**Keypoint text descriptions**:
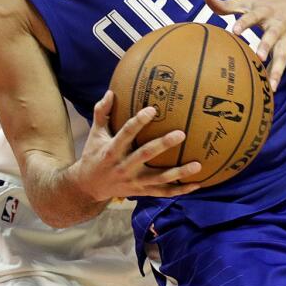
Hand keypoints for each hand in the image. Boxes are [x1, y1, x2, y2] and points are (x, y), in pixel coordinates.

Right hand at [70, 92, 201, 201]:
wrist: (88, 187)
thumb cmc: (94, 156)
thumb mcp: (95, 134)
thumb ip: (102, 113)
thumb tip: (111, 92)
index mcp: (111, 150)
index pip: (126, 133)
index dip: (138, 122)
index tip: (153, 109)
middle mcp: (123, 167)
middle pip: (145, 155)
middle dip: (163, 145)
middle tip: (181, 134)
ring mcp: (134, 182)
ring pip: (159, 179)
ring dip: (179, 173)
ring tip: (198, 165)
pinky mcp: (141, 192)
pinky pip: (163, 193)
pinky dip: (180, 190)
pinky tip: (196, 184)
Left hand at [205, 0, 285, 90]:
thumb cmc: (265, 5)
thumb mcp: (247, 1)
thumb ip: (227, 4)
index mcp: (264, 11)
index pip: (253, 16)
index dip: (244, 23)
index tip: (234, 30)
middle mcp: (276, 25)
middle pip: (272, 35)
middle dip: (266, 46)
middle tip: (259, 56)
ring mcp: (284, 38)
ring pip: (281, 54)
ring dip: (277, 68)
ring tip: (271, 84)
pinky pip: (282, 64)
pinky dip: (277, 76)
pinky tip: (272, 89)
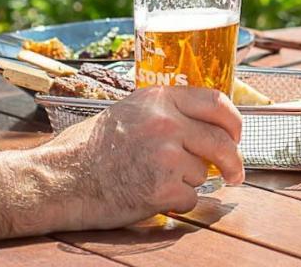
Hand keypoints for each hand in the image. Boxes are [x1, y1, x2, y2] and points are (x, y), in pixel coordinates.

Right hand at [31, 85, 244, 230]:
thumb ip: (166, 111)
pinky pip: (190, 197)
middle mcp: (167, 123)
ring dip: (188, 181)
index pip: (216, 102)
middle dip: (233, 161)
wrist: (63, 178)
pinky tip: (152, 195)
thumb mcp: (129, 110)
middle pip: (221, 142)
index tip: (237, 135)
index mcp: (160, 99)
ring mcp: (166, 155)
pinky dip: (177, 202)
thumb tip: (202, 124)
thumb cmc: (89, 147)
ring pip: (202, 172)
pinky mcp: (162, 188)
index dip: (234, 121)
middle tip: (235, 174)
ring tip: (155, 179)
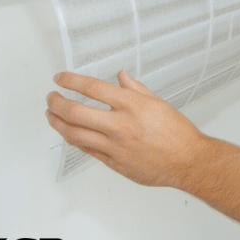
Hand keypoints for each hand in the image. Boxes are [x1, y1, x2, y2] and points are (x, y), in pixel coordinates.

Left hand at [45, 70, 202, 186]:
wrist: (188, 161)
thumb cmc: (178, 133)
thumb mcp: (158, 103)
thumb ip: (135, 89)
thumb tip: (121, 77)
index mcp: (132, 105)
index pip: (92, 87)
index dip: (70, 81)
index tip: (60, 78)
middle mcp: (120, 124)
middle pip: (75, 111)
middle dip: (56, 102)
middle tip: (51, 97)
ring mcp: (115, 146)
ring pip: (75, 133)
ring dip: (57, 123)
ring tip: (52, 115)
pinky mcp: (114, 163)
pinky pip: (87, 150)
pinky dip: (74, 139)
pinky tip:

**EXERCISE REQUIREMENTS**: Please extract exactly the lines of the data, from the first through the line containing "ring dip: (179, 173)", and add no pictures to the copy.

**TASK ANSWER**:
Hand keypoints for each hand in the image. Boxes are [x1, y1, x2, y2] and points are (x, y), in pixel coordinates.

Right hand at [70, 92, 201, 201]:
wrist: (88, 187)
thumb cmc: (94, 156)
thumb mcp: (95, 134)
thumb ip: (102, 113)
thumb tip: (111, 92)
index mcp: (111, 150)
index pip: (126, 133)
index dip: (138, 122)
index tip: (153, 109)
middle mcp: (123, 167)
middle pip: (145, 155)
middle dip: (163, 145)
middle tip: (181, 134)
ring mcp: (134, 182)
ring pip: (159, 179)
ring dip: (179, 173)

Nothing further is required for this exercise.